En mars 2025, une journaliste du Syndicat national des journalistes (SNJ) a saisi le comité d’éthique de BFMTV, dénonçant une « atteinte grave » à l’indépendance journalistique. En cause : le report d’une enquête de BFM Business sur l’émission « Qui veut être mon associé ? », produite par Satisfy, société d’Arthur. Prête début mars, cette investigation, qui révélait le faible taux de contrats signés après les promesses télévisées, a été repoussée au 20 mars sur décision de la direction. Motif ? Éviter de compromettre les négociations en cours avec Satisfy, productrice également du Bigdil, relancé avec succès sur RMC Story, chaîne du groupe CMA Média.

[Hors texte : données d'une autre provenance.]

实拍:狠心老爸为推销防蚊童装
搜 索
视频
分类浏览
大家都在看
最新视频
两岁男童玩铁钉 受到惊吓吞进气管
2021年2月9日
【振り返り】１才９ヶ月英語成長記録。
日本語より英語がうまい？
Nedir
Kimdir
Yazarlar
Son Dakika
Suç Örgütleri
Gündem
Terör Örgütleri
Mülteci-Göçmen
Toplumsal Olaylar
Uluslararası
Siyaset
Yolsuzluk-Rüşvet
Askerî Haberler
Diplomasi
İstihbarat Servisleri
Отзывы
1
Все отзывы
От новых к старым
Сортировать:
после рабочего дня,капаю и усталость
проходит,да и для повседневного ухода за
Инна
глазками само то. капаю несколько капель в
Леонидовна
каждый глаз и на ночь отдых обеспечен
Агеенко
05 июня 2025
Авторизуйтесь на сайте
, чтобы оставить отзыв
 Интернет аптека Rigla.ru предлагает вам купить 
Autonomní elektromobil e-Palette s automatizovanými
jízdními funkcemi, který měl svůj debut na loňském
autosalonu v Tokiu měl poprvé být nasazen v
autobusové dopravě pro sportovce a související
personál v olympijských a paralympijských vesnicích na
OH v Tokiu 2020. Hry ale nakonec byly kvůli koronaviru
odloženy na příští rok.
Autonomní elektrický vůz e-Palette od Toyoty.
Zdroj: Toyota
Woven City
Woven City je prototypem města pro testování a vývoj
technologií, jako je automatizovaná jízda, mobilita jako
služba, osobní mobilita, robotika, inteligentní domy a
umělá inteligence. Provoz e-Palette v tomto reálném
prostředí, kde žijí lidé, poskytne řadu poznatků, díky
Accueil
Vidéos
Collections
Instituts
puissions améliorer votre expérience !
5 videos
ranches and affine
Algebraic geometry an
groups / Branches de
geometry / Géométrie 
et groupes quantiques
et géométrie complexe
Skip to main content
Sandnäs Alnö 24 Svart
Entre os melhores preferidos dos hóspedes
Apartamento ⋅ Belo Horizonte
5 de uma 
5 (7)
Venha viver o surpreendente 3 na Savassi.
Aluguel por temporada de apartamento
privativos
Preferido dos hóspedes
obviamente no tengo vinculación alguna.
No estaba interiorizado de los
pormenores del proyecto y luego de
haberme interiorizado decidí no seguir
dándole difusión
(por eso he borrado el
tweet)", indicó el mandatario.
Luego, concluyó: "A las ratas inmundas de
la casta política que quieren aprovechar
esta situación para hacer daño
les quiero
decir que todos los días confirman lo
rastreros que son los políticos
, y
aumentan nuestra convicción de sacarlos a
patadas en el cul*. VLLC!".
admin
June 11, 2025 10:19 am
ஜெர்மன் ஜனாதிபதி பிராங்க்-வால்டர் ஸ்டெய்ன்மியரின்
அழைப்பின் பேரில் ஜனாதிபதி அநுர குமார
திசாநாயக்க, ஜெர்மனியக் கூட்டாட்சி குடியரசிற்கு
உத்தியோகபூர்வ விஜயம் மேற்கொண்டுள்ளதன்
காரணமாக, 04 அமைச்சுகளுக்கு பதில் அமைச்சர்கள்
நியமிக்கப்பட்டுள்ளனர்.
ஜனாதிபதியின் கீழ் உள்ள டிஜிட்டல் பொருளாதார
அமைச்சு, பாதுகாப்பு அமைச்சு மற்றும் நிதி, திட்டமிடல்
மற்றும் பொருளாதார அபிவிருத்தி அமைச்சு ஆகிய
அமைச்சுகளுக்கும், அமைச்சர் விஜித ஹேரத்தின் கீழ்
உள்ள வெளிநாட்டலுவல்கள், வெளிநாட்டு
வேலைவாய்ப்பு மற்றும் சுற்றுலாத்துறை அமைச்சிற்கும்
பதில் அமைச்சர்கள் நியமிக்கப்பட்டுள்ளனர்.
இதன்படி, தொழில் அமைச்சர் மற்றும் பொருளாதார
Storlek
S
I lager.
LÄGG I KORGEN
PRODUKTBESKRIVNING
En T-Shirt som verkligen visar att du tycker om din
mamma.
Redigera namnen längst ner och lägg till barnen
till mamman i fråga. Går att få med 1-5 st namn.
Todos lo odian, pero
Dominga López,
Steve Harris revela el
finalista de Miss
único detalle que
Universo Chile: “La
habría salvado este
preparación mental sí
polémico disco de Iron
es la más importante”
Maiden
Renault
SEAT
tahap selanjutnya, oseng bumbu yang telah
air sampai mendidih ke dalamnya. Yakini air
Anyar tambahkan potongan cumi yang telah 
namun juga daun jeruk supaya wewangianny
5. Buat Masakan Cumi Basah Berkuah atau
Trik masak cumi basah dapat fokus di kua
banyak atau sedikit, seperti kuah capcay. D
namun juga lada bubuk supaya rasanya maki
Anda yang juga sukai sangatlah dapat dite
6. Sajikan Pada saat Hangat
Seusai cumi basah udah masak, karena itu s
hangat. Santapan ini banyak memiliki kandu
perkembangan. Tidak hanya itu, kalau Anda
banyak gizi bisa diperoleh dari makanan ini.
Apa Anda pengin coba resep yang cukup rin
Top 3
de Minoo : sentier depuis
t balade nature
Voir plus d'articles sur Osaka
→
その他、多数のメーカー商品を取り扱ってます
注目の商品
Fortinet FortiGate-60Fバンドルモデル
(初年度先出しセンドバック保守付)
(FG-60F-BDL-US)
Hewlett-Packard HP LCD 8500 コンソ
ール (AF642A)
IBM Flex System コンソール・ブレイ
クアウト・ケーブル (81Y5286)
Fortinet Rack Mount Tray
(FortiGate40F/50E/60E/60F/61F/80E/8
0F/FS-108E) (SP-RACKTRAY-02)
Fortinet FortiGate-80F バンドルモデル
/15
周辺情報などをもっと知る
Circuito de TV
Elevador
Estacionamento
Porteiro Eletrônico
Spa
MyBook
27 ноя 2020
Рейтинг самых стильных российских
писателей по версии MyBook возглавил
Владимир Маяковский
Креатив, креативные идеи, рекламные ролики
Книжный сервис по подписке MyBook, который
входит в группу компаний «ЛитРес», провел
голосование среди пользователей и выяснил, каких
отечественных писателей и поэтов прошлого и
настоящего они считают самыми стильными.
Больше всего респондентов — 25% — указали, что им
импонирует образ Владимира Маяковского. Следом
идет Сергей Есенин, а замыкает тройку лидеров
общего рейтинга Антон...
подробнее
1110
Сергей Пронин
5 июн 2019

Un report justifié par le comité d’éthique
Le 5 mai, le comité d’éthique, présidé par l’avocat Félix de Belloy, a rendu un avis favorable à cette décision. Selon lui, le report était justifié par « l’inadéquation » d’une diffusion immédiate, compte tenu des « intérêts stratégiques » du groupe, alors en discussions avec Satisfy pour de nouveaux numéros du Bigdil. Composé de membres majoritairement renouvelés depuis l’arrivée de Rodolphe Saadé comme actionnaire majoritaire en juillet 2024, le comité a minimisé l’incident, soulignant la brièveté du report et l’absence de modification du contenu de l’enquête. « Aucune intervention n’a visé à protéger un annonceur ou un actionnaire », a‑t-il assuré.
Lors d’une réunion le 6 mai avec les sociétés de journalistes de BFMTV, BFM Business, RMC et La Tribune Dimanche, Olivier Mazerolle, membre du comité et ex-directeur de l’information de France 2, a défendu la décision : « Il faut bien que l’entreprise gagne de l’argent. » Une position qui a indigné la journaliste du SNJ, surprise que le comité prenne en compte les intérêts financiers dans son jugement.
Par ailleurs, lors du comité social et économique (CSE) du 15 mai, les représentants des journalistes ont exigé le départ de Fatiha Agag-Boudjahlat, membre du comité d’éthique. Condamnée en février 2025 pour diffamation envers Rokhaya Diallo, avec 2 000 € de dommages et intérêts et 1 500 € de frais de justice, elle est aussi critiquée pour des tweets qualifié d’injurieux. Seule rescapée de l’ancienne composition du comité, sa présence est jugée incompatible avec les valeurs d’éthique.